Through her first three seasons at UFV (2011-14), Sartori was a good but not great piece on a Cascades team that was solid enough to earn national bronze in 2013-14.

Those who saw her play high school hoops for the W.J. Mouat Hawks thought she was falling short of her potential. Looking back on it, she admits to sleep-walking through those seasons. When she returned to the court in 2015-16, she was a giant awakened.

“I was pissed off at myself for going through my first three years in a fog,” she said. “People thought I was going to do all of this crazy stuff coming out of high school and I just messed it up.”

“I didn’t train or play as hard as I should have and Al will say to me to this day that he didn’t think I was going to tap into my ability if I kept going the way I was going.”

During Sartori’s first UFV run she was surrounded by veterans like the Wierks sisters (Sarah and Nicole), Aieisha Luyken, Courtney Bartel and Alexa McCarthy.

When she returned she was immediately thrust into a leadership role, and Tuchscherer doesn’t know that she would have been ready for that responsibility without the year away.

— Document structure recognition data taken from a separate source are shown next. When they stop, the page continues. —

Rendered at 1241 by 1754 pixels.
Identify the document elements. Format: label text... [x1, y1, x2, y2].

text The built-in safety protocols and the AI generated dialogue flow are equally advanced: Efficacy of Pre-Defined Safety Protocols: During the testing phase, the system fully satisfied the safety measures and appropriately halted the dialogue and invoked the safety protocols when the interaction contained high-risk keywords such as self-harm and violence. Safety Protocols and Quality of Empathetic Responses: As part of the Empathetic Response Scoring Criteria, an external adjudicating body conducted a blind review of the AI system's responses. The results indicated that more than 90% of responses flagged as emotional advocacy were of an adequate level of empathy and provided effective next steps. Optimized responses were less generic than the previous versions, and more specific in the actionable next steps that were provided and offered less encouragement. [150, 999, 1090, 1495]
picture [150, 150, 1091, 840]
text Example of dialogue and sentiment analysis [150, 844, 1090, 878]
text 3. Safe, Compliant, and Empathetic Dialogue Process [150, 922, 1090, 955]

“Al probably knows me better than anyone where basketball is concerned and if I’d had to ‘make it my team’ after the core group left I wouldn’t have been a good leader or a good teammate,” she admitted. “I was at a place where it was a ‘day to day’ thing, trying to get through one more practice.”

“When I came back my approach had changed and the girls sensed that.”

“I wasn’t just here to screw around.”

“When I came back I came back with a vengeance.”

Without Sartori in 2014-15, UFV went 12-8 and finished third in the Canada West’s short-lived Explorer division standings. With her in 2015-16, a resurgent Cascade crew went 13-7 in conference play. This season the team is 7-3 and riding a three game win streak.

At one point Sartori couldn’t wait for basketball season to end and now she wishes she could make it last forever.

She takes solace knowing her legacy will now endure long after she’s gone.

“I struggle with that word (legacy) because I consider that to be too much,” she said. “They say time will go by so fast, you’ll blink and you’ll be graduating, and I never really believed it until now.”

“I regret letting things slip by the first three years, but I am very proud of coming in last year and doing what I did.”

“I couldn’t ask for a better group of young girls to play with and lead and I hope they remember me as a player who gave it her all every day.”